▸ **EXERCISE DIRECTIONS**
Continue the text below on chromosome evolution in Partamona stingless bees, beginning after its final sentence.

▸ **TEXT SHOWN**
=== Begin Enclosure ===
The genus Partamona includes 33 species of stingless bees, of which 11 were studied cytogenetically. The main goal of this study was to propose a hypothesis about chromosomal evolution in Partamona by combining molecular and cytogenetic data. Cytogenetic analyses were performed on 3 Partamona species. In addition, the molecular phylogeny included mitochondrial sequences of 11 species. Although the diploid number was constant within the genus, 2n = 34, B chromosomes were reported in 7 species. Cytogenetic data showed karyotypic variations related to chromosome morphology and the amount and distribution of heterochromatin and repetitive DNA. The molecular phylogenetic reconstruction corroborated the monophyly of the genus and separated the 2 clades (A and B). This separation was also observed in the cytogenetic data, in which species within each clade shared most of the cytogenetic characteristics. Furthermore, our data suggested that the B chromosome in the genus Partamona likely originated from a common ancestor of the species that have it in clade B and, through interspecific hybridization, it appeared only in Partamona rustica from clade A. Based on the above, Partamona is an interesting genus for further investigations using molecular mapping of B chromosomes as well as for broadening phylogenetic data.

Partamona Schwarz, 1939 is a stingless bee genus that is found from southern Mexico to southern Brazil, in both forest and urban environments [Pedro and Camargo, 2003]. These bees show great uniformity in their morphological features; therefore, the species have been identified by a combination of characteristics, such as the shape of teeth in the mandible, integument coloring, and the color of hair and wings [Pedro and Camargo, 2003]. The attributes of the nest entrance and nesting substrate have also been used to identify species in this genus [Camargo and Pedro, 2003].

The homogeneity reported for Partamona species is not restricted to morphological and behavioral traits, and the genus has frequently been described as a group of bees with a stable karyotype. The same diploid number (2n = 34) was found in all studied Partamona species, P. ailyae, P. chapadicola, P. cupira, P. helleri, P. mulata, P. nhambiquara, P. peckolti, P. rustica, P. seridoensis, P. sooretamae, and P. vicina [Brito et al., 1997, 2003, 2005; Brito-Ribon et al., 1999; Marthe et al., 2010; Tosta et al., 2014; Gonçalves et al., 2020; Lopes et al., 2020]. Numerical changes in the karyotype have been reported regarding the presence of supernumerary chromosomes in P. cupira, P. helleri, and P. rustica, based on conventional cytogenetic analyses [Brito et al., 1997; Marthe et al., 2010; Martins et al., 2013, 2014; Tosta et al., 2014] as well as in P. gregaria, P. criptica, P. seridoensis, and P. chapadicola, using a molecular RAPD-SCAR marker [Correia et al., 2014; Tosta et al., 2014; Machado et al., 2016].
=== End Enclosure ===
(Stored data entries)
=== Begin Enclosure ===
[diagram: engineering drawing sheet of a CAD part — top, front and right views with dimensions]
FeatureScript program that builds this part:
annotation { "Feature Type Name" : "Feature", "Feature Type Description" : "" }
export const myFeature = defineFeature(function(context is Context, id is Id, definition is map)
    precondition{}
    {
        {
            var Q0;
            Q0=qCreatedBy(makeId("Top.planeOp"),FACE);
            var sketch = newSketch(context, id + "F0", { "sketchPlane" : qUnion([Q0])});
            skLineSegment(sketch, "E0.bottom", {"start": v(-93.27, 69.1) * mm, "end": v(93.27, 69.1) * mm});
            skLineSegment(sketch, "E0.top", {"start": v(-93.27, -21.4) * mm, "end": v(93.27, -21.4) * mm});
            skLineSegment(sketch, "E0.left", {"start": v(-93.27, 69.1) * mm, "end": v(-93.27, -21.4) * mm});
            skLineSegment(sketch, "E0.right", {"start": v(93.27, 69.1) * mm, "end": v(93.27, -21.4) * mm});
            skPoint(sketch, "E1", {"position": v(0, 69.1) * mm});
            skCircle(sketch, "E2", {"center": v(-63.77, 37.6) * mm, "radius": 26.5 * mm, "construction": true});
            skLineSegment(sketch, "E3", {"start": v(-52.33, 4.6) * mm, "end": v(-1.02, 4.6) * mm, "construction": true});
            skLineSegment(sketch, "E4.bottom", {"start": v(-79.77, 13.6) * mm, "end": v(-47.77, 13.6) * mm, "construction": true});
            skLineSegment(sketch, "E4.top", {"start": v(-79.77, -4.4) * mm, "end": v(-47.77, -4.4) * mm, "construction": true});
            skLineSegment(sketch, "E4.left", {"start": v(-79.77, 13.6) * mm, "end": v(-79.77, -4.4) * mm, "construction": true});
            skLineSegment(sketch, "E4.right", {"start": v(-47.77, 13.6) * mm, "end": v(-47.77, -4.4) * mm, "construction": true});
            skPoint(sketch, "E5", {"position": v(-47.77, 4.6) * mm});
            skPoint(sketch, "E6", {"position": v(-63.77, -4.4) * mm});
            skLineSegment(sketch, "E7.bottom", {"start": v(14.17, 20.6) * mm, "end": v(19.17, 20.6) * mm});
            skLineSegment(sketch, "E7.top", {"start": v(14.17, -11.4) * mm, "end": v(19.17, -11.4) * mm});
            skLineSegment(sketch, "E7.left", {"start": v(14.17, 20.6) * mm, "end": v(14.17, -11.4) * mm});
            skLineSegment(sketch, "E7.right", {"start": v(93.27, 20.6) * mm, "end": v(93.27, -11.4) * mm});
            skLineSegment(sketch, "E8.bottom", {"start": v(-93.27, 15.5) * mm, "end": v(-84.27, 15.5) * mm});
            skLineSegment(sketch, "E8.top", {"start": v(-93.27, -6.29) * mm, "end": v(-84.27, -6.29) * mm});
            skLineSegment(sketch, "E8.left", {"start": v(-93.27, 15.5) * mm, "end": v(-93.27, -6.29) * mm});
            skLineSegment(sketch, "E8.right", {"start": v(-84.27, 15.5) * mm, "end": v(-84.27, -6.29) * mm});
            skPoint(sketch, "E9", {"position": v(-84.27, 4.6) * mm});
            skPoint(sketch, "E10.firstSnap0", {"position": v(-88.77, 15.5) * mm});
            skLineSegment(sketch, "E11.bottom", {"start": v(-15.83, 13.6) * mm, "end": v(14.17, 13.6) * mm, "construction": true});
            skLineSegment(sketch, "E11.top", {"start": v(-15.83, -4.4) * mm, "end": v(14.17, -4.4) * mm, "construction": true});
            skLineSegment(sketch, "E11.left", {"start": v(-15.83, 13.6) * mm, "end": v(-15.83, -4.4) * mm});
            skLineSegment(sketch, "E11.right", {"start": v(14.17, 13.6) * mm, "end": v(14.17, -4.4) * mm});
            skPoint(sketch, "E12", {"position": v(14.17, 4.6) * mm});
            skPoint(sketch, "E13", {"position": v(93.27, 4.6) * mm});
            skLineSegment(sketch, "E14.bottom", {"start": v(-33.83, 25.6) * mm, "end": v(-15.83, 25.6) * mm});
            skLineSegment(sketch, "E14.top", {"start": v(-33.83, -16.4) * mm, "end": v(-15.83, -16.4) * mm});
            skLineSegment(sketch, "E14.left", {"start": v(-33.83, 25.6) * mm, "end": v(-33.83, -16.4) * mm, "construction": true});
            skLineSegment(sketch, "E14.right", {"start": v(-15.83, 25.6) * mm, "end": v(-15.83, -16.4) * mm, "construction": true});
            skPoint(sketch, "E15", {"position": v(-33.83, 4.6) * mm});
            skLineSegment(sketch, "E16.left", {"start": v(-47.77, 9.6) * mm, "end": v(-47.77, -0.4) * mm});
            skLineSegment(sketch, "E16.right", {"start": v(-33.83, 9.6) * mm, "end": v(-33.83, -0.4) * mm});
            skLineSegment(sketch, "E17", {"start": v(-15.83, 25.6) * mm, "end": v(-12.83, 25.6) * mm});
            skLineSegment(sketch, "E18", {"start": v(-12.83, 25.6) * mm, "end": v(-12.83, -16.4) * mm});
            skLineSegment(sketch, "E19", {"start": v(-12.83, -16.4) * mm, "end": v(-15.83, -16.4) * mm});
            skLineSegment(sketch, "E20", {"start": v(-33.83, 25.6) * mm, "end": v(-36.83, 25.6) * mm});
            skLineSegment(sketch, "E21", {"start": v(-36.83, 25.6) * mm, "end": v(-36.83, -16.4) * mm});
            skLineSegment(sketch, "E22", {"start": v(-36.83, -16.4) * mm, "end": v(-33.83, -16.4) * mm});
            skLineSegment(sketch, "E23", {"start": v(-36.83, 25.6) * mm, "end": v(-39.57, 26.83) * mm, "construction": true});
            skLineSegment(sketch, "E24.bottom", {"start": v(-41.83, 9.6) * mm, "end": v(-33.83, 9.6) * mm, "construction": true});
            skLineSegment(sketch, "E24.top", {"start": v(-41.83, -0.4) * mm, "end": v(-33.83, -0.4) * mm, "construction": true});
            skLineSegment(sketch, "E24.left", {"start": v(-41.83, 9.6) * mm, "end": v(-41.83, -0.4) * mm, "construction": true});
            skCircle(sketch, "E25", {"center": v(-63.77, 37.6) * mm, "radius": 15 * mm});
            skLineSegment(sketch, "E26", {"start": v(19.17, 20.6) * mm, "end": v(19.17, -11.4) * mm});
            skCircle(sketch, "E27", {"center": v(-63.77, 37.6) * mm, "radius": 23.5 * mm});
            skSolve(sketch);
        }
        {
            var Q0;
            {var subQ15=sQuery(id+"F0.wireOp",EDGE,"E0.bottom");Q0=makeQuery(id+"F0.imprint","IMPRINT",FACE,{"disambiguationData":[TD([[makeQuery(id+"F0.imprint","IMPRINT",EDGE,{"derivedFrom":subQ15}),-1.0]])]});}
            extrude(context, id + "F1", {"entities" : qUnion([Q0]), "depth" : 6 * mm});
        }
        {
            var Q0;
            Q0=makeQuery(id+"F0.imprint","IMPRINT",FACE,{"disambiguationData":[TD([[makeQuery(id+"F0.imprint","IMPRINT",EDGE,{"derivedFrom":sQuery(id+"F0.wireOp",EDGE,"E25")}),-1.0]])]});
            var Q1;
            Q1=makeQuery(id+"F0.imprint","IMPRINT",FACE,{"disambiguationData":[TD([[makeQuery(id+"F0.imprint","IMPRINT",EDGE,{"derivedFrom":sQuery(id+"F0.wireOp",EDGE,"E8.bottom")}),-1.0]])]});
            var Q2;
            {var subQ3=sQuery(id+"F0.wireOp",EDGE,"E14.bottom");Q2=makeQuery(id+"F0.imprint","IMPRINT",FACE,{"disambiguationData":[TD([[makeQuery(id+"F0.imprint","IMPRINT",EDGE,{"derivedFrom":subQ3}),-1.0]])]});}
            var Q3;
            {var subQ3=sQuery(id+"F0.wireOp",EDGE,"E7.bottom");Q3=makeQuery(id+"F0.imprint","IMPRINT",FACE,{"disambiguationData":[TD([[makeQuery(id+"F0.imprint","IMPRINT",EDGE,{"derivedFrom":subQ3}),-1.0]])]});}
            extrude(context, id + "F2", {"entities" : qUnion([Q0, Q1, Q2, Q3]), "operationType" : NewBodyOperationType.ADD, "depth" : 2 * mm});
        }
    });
=== End Enclosure ===
▸ **ANSWER TO THE EXERCISE**
Despite the karyotype constancy, differences in the heterochromatin distribution, DAPI/CMA3, and 18S rDNA patterns were observed among Partamona species [Brito et al., 2003, 2005; Marthe et al., 2010; Martins et al., 2014; Gonçalves et al., 2020; Lopes et al., 2020]. Differences in cytogenetic banding patterns have also been detected in other insect groups with the same diploid number [Gokhman and Kuznetsova, 2006], as well as in amphibians [Kasahara et al., 2003], fish [Vicari et al., 2008], plants [Hasterok et al., 2006], and mammals [Labaroni et al., 2014], contributing to taxonomic and systematic classification.

Chromosome analysis data, combined with DNA sequence information, have resulted in the establishment of patterns in chromosome evolution based on phylogenetic hypotheses within different taxonomic groups, such as ants [Cardoso et al., 2014, 2018; Micolino et al., 2019] and wasps [Paladino et al., 2015; Fusu, 2017; Menezes et al., 2017]. The available molecular phylogenetic inference regarding the genus Partamona is not well resolved and includes only a few species [Rasmussen and Cameron, 2010], most of which do not have available cytogenetic data. Therefore, there is a gap in knowledge regarding the phylogenetic evolutionary scenario in this genus, covering representatives of species with and without B chromosomes.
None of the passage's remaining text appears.